Alternative Hypothesis: The completion rate for the test group is lower than the completion rate for the Control group increased by 5%.

p_test < p_control * 1.05

In [5]:
completed = np.array([13176, 16593]) # sucess counts for the control and test groups
total = np.array([28527, 30799])

completed[1] = round(completed[0] * 1.05)
completion_rate = completed / total
completion_rate

array([0.46187822, 0.4492029 ])

In [6]:
from statsmodels.stats.proportion import proportions_ztest
# Perform the two-proportion z-test
z_stat, p_value = proportions_ztest(completed, total, alternative='smaller')

# Print results
print(f"Z-statistic:", z_stat)
print(f"P-value:", p_value)

alpha = 0.05  # Significance level
if p_value < alpha:
    print("Reject the null hypothesis: The completion rate for the test group is lower than the completion rate for the control group increased by 5%.")
else:
    print("Fail to reject the null hypothesis: No significant difference in completion rates.")

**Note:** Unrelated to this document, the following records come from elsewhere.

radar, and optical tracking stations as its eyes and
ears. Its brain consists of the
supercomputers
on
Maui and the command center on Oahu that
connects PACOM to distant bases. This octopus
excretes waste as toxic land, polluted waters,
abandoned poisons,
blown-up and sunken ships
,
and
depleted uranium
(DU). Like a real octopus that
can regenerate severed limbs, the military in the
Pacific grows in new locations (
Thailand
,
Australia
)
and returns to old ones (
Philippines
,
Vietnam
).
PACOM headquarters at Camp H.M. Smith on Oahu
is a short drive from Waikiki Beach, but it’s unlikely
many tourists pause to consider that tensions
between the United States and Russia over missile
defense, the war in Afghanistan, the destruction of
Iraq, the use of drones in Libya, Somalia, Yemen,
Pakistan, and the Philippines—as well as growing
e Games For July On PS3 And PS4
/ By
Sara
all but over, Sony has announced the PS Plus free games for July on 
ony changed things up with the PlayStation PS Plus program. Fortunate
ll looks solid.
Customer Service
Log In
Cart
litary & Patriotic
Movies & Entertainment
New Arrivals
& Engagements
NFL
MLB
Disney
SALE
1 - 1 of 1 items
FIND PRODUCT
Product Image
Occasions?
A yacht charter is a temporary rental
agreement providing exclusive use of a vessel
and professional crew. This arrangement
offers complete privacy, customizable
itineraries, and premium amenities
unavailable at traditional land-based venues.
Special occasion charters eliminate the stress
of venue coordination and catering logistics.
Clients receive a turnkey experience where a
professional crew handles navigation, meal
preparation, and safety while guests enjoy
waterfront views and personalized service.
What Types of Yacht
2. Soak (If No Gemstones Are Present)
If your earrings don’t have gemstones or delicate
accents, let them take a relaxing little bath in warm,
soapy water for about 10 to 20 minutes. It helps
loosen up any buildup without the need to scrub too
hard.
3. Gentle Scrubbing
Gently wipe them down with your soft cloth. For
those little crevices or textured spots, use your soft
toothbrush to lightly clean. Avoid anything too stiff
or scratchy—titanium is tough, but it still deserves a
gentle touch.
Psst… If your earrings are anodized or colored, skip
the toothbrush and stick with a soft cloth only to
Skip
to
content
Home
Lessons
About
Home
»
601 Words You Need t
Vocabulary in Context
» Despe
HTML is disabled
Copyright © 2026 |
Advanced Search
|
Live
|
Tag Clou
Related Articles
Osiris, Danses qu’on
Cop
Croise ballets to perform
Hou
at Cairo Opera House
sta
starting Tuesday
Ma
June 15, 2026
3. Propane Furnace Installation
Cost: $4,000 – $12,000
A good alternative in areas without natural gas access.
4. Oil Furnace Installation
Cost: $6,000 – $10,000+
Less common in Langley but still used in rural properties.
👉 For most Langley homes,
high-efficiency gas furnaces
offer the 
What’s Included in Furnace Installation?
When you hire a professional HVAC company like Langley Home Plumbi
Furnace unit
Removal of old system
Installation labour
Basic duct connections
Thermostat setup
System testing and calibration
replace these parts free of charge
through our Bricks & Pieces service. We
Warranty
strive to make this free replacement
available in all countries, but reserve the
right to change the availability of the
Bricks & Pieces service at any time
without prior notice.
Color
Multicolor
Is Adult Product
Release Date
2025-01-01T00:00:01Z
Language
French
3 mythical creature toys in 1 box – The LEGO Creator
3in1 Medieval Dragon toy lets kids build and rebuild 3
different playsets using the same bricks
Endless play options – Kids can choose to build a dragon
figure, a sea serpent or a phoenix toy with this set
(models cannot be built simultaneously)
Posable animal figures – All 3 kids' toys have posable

Z-statistic: 3.0974589919506594
P-value: 0.9990240630021752
Fail to reject the null hypothesis: No significant difference in completion rates.


# Age

You might want to test whether the average age of clients engaging with the new process is the same as those engaging with the old process.

In [7]:
test = pd.read_csv('../data/clean/client_id_test.csv')
control = pd.read_csv('../data/clean/client_id_control.csv')
info = pd.read_csv('../data/clean/total_client_info.csv')
info

Unnamed: 0,client_id,Variation,client_tenure_year,client_tenure_month,client_age,gender,account_number,balance,calls_6_months,logons_6_months
0,9988021,Test,5.0,64.0,79.0,U,2.0,189023.86,1.0,4.0
1,8320017,Test,22.0,274.0,34.5,M,2.0,36001.90,5.0,8.0
2,4033851,Control,12.0,149.0,63.5,M,2.0,142642.26,5.0,8.0
3,1982004,Test,6.0,80.0,44.5,U,2.0,30231.76,1.0,4.0
4,9294070,Control,5.0,70.0,29.0,U,2.0,34254.54,0.0,3.0
...,...,...,...,...,...,...,...,...,...,...
50482,393005,Control,15.0,191.0,52.5,M,2.0,60344.67,1.0,4.0
50483,2908510,Control,21.0,252.0,34.0,M,3.0,141808.05,6.0,9.0
50484,7230446,Test,6.0,74.0,62.0,M,2.0,58778.11,2.0,5.0
50485,5230357,Test,23.0,278.0,30.5,M,2.0,61349.70,0.0,3.0


## Mean Ages

In [8]:
info_test = round(info[info['Variation'] == 'Test']['client_age'].mean(), 3)
info_control = round(info[info['Variation'] == 'Control']['client_age'].mean(), 3)
print('Mean client age test group:', info_test)
print('Mean client age control group:', info_control)

Mean client age test group: 47.164
Mean client age control group: 47.498


In [9]:
info_test = info[info['Variation'] == 'Test']['client_age']
info_control = info[info['Variation'] == 'Control']['client_age']
t_stat, p_value = st.ttest_ind(info_test, info_control, alternative = 'two-sided', equal_var = False)

print('t_stat, p_value:', round(t_stat, 2), round(p_value, 5))
if p_value < alpha:
    print('We succesfully reject the null hypothesis: Clients in the control group are older on average.')
else: 
    print('We fail to reject the null hypothesis.')

t_stat, p_value: -2.42 0.01569
We succesfully reject the null hypothesis: Clients in the control group are older on average.


# Tenure

## Mean Tenure

In [10]:
info_test = round(info[info['Variation'] == 'Test']['client_tenure_year'].mean(), 3)
info_control = round(info[info['Variation'] == 'Control']['client_tenure_year'].mean(), 3)
print('Mean client tenure test group:', info_test)
print('Mean client tenure control group:', info_control)

Mean client tenure test group: 11.983
Mean client tenure control group: 12.088


In [11]:
info_test = info[info['Variation'] == 'Test']['client_tenure_year']
info_control = info[info['Variation'] == 'Control']['client_tenure_year']
t_stat, p_value = st.ttest_ind(info_test, info_control, alternative = 'two-sided', equal_var = False)

print('t_stat, p_value:', round(t_stat, 2), round(p_value, 5))
if p_value < alpha:
    print('We succesfully reject the null hypothesis: Clients in the control group have been with Vanguard for more years.')
else: 
    print('We fail to reject the null hypothesis.')

t_stat, p_value: -1.71 0.08647
We fail to reject the null hypothesis.